- **Task**
The entries are to be duplicated exactly, though any picture in them must be omitted.

- **Available data**
====================
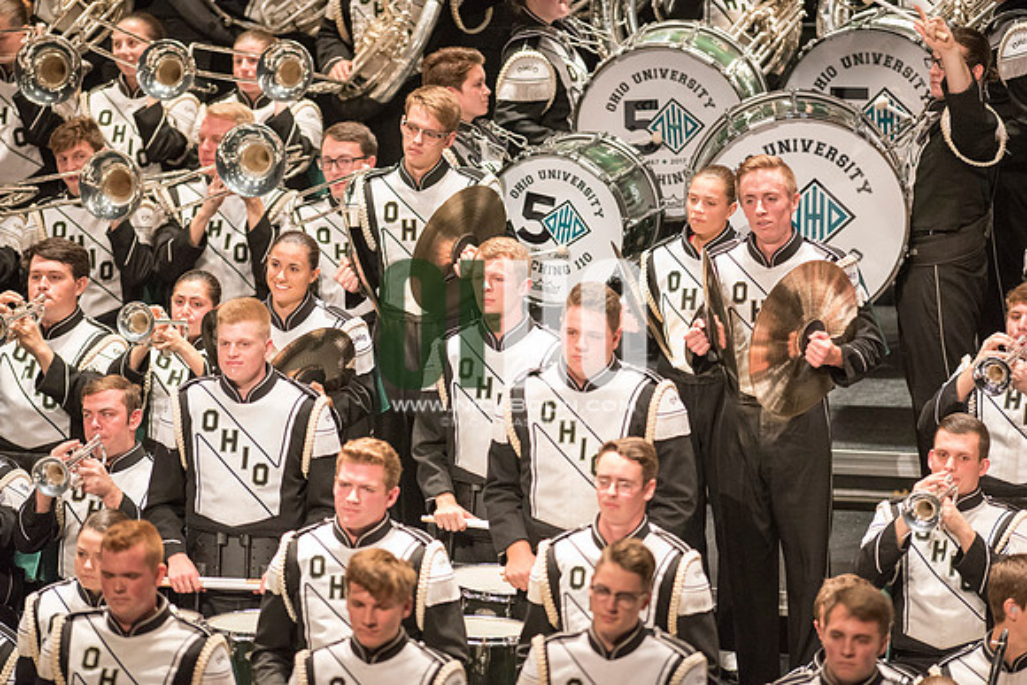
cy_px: 342
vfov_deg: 4.6
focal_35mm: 300
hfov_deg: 6.9
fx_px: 8560
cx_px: 514
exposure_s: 1/500
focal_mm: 300
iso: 4000
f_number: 2.8
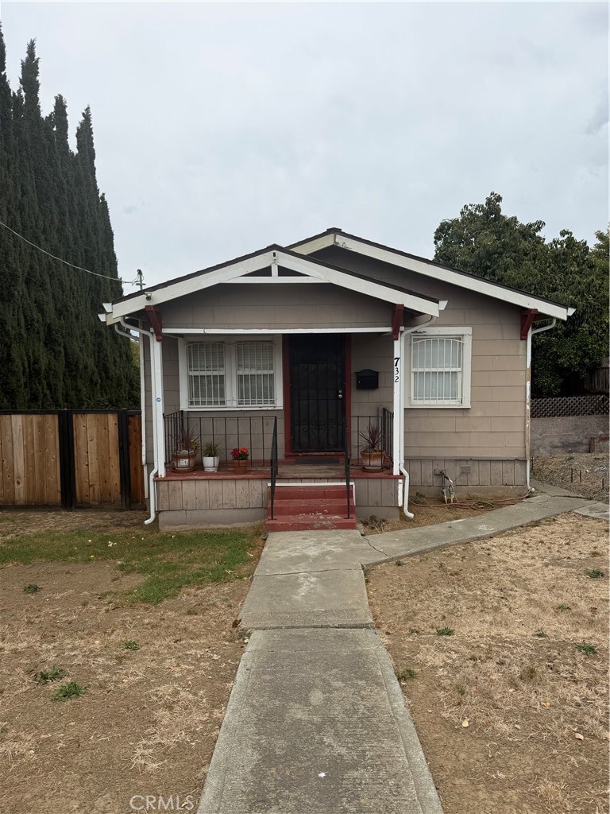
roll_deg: +0.2
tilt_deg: -5.0
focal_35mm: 24
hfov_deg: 56.8
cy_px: 407
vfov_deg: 71.6
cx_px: 305
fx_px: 564
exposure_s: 1/2299
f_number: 1.78
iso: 80
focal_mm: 6.76
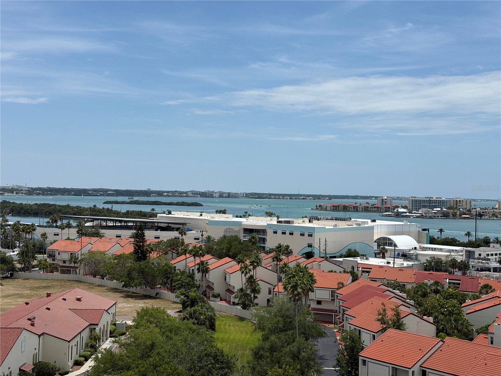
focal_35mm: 48
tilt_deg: +0.7
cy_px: 188
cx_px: 250
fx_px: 695
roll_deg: -2.1
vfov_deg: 30.3
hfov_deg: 39.7
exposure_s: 1/8772
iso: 64
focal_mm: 6.76
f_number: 1.78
====================
- **Response for this exercise**
cy_px: 342
vfov_deg: 4.6
focal_35mm: 300
hfov_deg: 6.9
fx_px: 8560
cx_px: 514
exposure_s: 1/500
focal_mm: 300
iso: 4000
f_number: 2.8
roll_deg: +0.2
tilt_deg: -5.0
focal_35mm: 24
hfov_deg: 56.8
cy_px: 407
vfov_deg: 71.6
cx_px: 305
fx_px: 564
exposure_s: 1/2299
f_number: 1.78
iso: 80
focal_mm: 6.76
focal_35mm: 48
tilt_deg: +0.7
cy_px: 188
cx_px: 250
fx_px: 695
roll_deg: -2.1
vfov_deg: 30.3
hfov_deg: 39.7
exposure_s: 1/8772
iso: 64
focal_mm: 6.76
f_number: 1.78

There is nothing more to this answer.